Longship research

Interest in the appearance of Viking ships and how they functioned extends far back in time. As early as the beginning of the 13th century, Snorri wrote down the first historic descriptions and by virtue of knowledge of the Norse and Norwegian texts, this historic interest remained alive through the centuries. In 1766, Carl Reinhold Berch's Afhandling om Nordisks Folkets forna Sjöväsende was published as the first Scandinavian maritime history based especially on historical sources. The earliest attempt at an archaeological investigation was probably the Swedish humanist and professor at the University of Uppsala, Oluf Rudbeck's excavations of the boat graves at Ultuna in the 17th century, of which we today are poorly informed. In 1852 began professional archaeological research into Viking Age shipbuilding. This was the year in which Nicolay Nicolaysen, who later became Norway's first state employed antiquarian, investigated a partially destroyed burial mound at Borre in Vestfold, Norway. Despite the extensive disturbance and decay of the woodwork he was able to establish that the burial mound had contained a ship, built in the same fashion as contemporary Norwegian vessels. However, another Norwegian vessel was discovered in 1867, the Tune ship from Østfold, which allowed archaeologists, for first time, to see a well preserved ship from Viking times. The Tune ship had similarly functioned as a burial ship and in the subsequent decades further excavations of burial mounds would lead to new discoveries of ships. The most important of these were the excavations of the Gokstad ship in 1880 and of the Oseberg ship in 1904, both in Vestfold.
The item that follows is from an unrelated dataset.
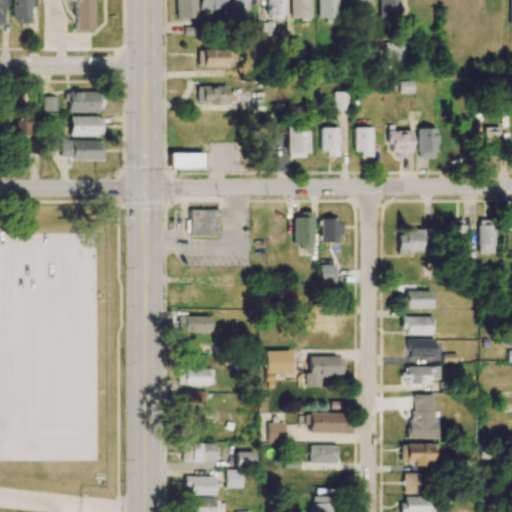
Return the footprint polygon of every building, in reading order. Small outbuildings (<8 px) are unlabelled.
[(10,0),(10,21),(29,22),(29,7),(35,7),(35,0),(10,0)] [(91,29),(90,0),(63,0),(64,0),(71,0),(72,0),(73,30),(91,29)] [(173,0),(174,21),(194,21),(193,0),(173,0)] [(195,0),(195,9),(222,10),(221,0),(195,0)] [(253,5),(253,0),(227,0),(227,19),(246,20),(246,5),(253,5)] [(281,0),(264,0),(264,20),(281,20),(281,0)] [(288,0),(289,18),(309,18),(308,0),(288,0)] [(315,0),(316,18),(324,18),(324,23),(335,23),(335,0),(315,0)] [(347,0),(347,10),(358,10),(358,16),(367,17),(367,0),(347,0)] [(397,0),(377,0),(378,19),(397,19),(397,0)] [(271,35),(271,23),(257,23),(256,35),(271,35)] [(234,66),(234,51),(195,50),(195,66),(234,66)] [(228,87),(195,86),(194,103),(228,104),(228,87)] [(65,111),(99,112),(99,92),(65,91),(65,111)] [(333,110),(348,111),(348,93),(333,92),(333,110)] [(55,97),(41,97),(41,111),(55,111),(55,97)] [(12,134),(31,134),(30,112),(12,112),(12,134)] [(67,136),(100,136),(100,116),(67,116),(67,136)] [(319,155),(337,155),(336,127),(318,128),(319,155)] [(371,154),(370,127),(352,128),(353,155),(371,154)] [(433,128),(415,129),(416,158),(434,157),(433,128)] [(482,152),(503,153),(505,129),(483,128),(482,152)] [(284,157),(305,157),(305,130),(285,129),(284,157)] [(410,131),(385,130),(385,144),(389,144),(389,155),(410,155),(410,131)] [(68,160),(100,160),(100,140),(58,140),(59,157),(68,157),(68,160)] [(37,155),(36,141),(25,142),(27,155),(37,155)] [(167,168),(202,168),(201,152),(167,153),(167,168)] [(218,234),(217,209),(186,210),(186,235),(218,234)] [(311,214),(292,214),(291,245),(299,245),(299,249),(311,250),(311,214)] [(339,243),(339,220),(319,219),(318,242),(339,243)] [(464,246),(464,220),(446,220),(446,246),(464,246)] [(492,220),(476,220),(476,253),(492,253),(492,220)] [(420,253),(421,242),(431,242),(431,231),(396,230),(395,252),(420,253)] [(334,265),(320,265),(319,282),(334,282),(334,265)] [(430,309),(430,291),(403,290),(402,309),(430,309)] [(340,313),(305,314),(305,332),(340,332),(340,313)] [(177,333),(209,332),(209,315),(176,316),(177,333)] [(431,316),(400,316),(400,334),(431,334),(431,316)] [(428,340),(406,340),(406,357),(428,357),(428,340)] [(289,350),(262,351),(263,387),(272,387),(272,374),(289,373),(289,350)] [(341,356),(307,356),(307,374),(302,373),(302,387),(318,387),(318,375),(341,375),(341,356)] [(404,367),(404,385),(427,384),(427,380),(438,379),(438,366),(404,367)] [(175,384),(210,385),(210,369),(176,368),(175,384)] [(204,390),(178,392),(179,407),(205,405),(204,390)] [(341,413),(304,413),(304,432),(341,432),(341,413)] [(283,442),(283,423),(265,423),(265,442),(283,442)] [(213,443),(180,443),(180,462),(213,462),(213,443)] [(432,444),(398,444),(397,464),(432,464),(432,444)] [(335,463),(335,446),(307,446),(307,463),(335,463)] [(251,452),(233,452),(233,468),(251,468),(251,452)] [(223,488),(240,488),(240,470),(223,470),(223,488)] [(401,493),(420,494),(421,474),(401,473),(401,493)] [(213,477),(183,476),(183,495),(213,495),(213,477)] [(308,511),(332,511),(331,496),(307,497),(308,511)] [(398,511),(426,511),(427,497),(399,497),(398,511)] [(187,511),(217,511),(216,498),(187,498),(187,511)]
With the excavation of the Borre mound, the connection between Viking Age sea travel and the living shipbuilding tradition was made, and ethnography – or folk life studies – began to make a contribution to the visual perception of a Viking ship. Another group of sources – illustrations in the form of the Gotlandic picture stones – were discovered at the same time and a long-term process was initiated leading to their virtual complete publication in 1941.

In 1912, the prominent Swedish philologist Hjalmar Falk presented his studies of the maritime words and terms surviving in poems and saga texts. This work was followed up between 1951 and 1982 by his compatriot Bertil Sandahl's studies of the heavily Scandinavian influenced maritime linguistic treasures in medieval English sources. Accordingly, a very large part of the etymological evidence was presented and the research field concerning seafaring in Viking times opened up across the whole of its width, with the exploitation of sources from archaeology, history, iconography, etymology and ethnography.

During the course of the 20th century and into the new millennium, this research has been constantly refined, revised and rewritten and had enjoyed the privilege of the continued attention of professional researchers.

Other important excavations

The excavation of the Tune, Gokstad and Oseberg ships provided an insight into the shipbuilding of the early Viking Age. As soon as these ships were analysed it became clear that the vessels of the Late Viking Age must have had a different appearance.

The excavation of the Ladby ship in 1934-36 provided the first impression of the long, slender vessels, which we today refer to as longships. And with the excavation of the longships from Skuldelev, Hedeby and Roskilde, between 1962 and 1997, this type has become just as well known as the early Viking vessels. Since 1963, a new facet has been added to research into the long ships – that of experimental archaeology. That was the year in which the first full-scale reconstruction of the Ladby ship was built, with the aim of investigating the vessel’s sailing attributes. Several further reconstructions, based on Skuldelev 5, followed in subsequent years.

In 1990, the Viking Ship Museum in Roskilde began building its first reconstruction of a longship which was similarly based in Skuldelev 5 and, in so doing, brought experimental long ship archaeology within a professional framework. The building, in 2000-2004, of the Skuldelev 2 reconstruction the Sea Stallion from Glendalough, and the vessel's subsequent sea trials, constitute the most comprehensive project of this nature to date.